** Opening Supplied entries block **

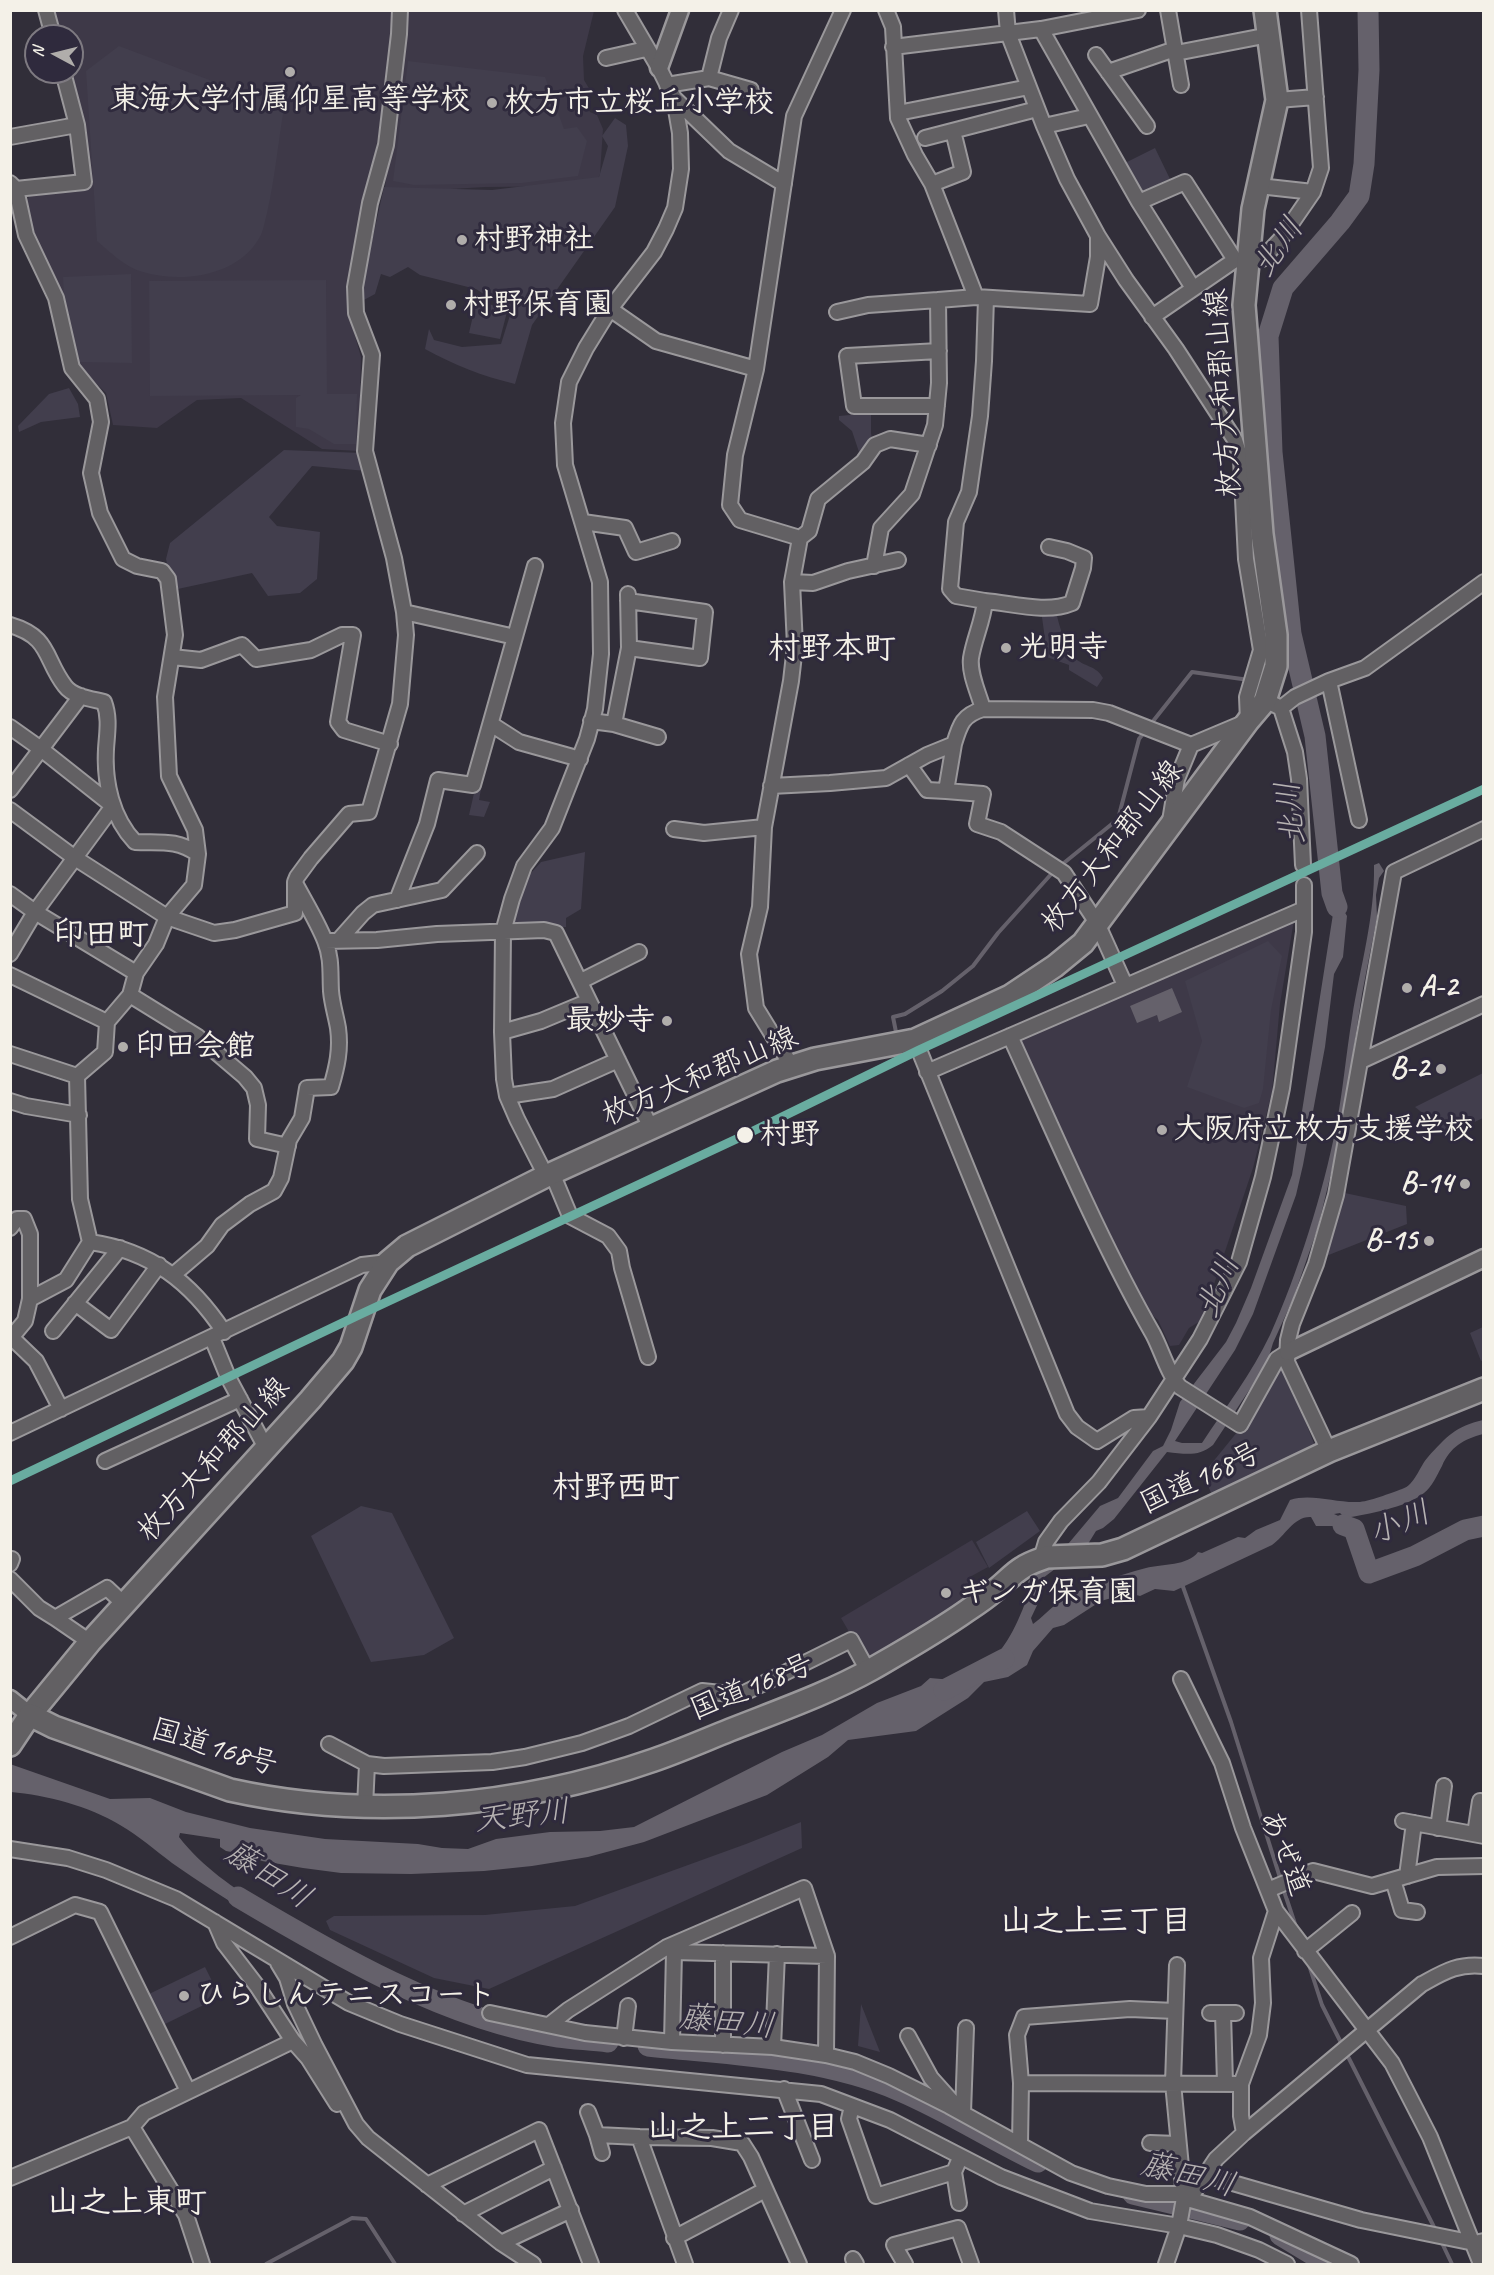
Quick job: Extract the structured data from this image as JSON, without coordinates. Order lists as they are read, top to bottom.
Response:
{
  "streets": {
    "main road": ["枚方大和郡山線", "国道168号"],
    "street": ["あぜ道"]
  },
  "crossings": [
    ["枚方大和郡山線", "国道168号"]
  ],
  "districts": [
    "村野本町",
    "印田町",
    "村野西町",
    "山之上三丁目",
    "山之上二丁目",
    "山之上東町"
  ],
  "water": [
    "北川",
    "小川",
    "天野川",
    "藤田川"
  ],
  "places": [
    "東海大学付属仰星高等学校",
    "枚方市立桜丘小学校",
    "村野神社",
    "村野保育園",
    "光明寺",
    "A-2",
    "最妙寺",
    "印田会館",
    "B-2",
    "大阪府立枚方支援学校",
    "村野",
    "B-14",
    "B-15",
    "ギンガ保育園",
    "ひらしんテニスコート"
  ],
  "north": "left"
}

** Closing Supplied entries block **

_Directions for this task:_
Leave out the images and copy all remaining data word for word.

_Response to this task:_
Quick job: Extract the structured data from this image as JSON, without coordinates. Order lists as they are read, top to bottom.
Response:
{
  "streets": {
    "main road": ["枚方大和郡山線", "国道168号"],
    "street": ["あぜ道"]
  },
  "crossings": [
    ["枚方大和郡山線", "国道168号"]
  ],
  "districts": [
    "村野本町",
    "印田町",
    "村野西町",
    "山之上三丁目",
    "山之上二丁目",
    "山之上東町"
  ],
  "water": [
    "北川",
    "小川",
    "天野川",
    "藤田川"
  ],
  "places": [
    "東海大学付属仰星高等学校",
    "枚方市立桜丘小学校",
    "村野神社",
    "村野保育園",
    "光明寺",
    "A-2",
    "最妙寺",
    "印田会館",
    "B-2",
    "大阪府立枚方支援学校",
    "村野",
    "B-14",
    "B-15",
    "ギンガ保育園",
    "ひらしんテニスコート"
  ],
  "north": "left"
}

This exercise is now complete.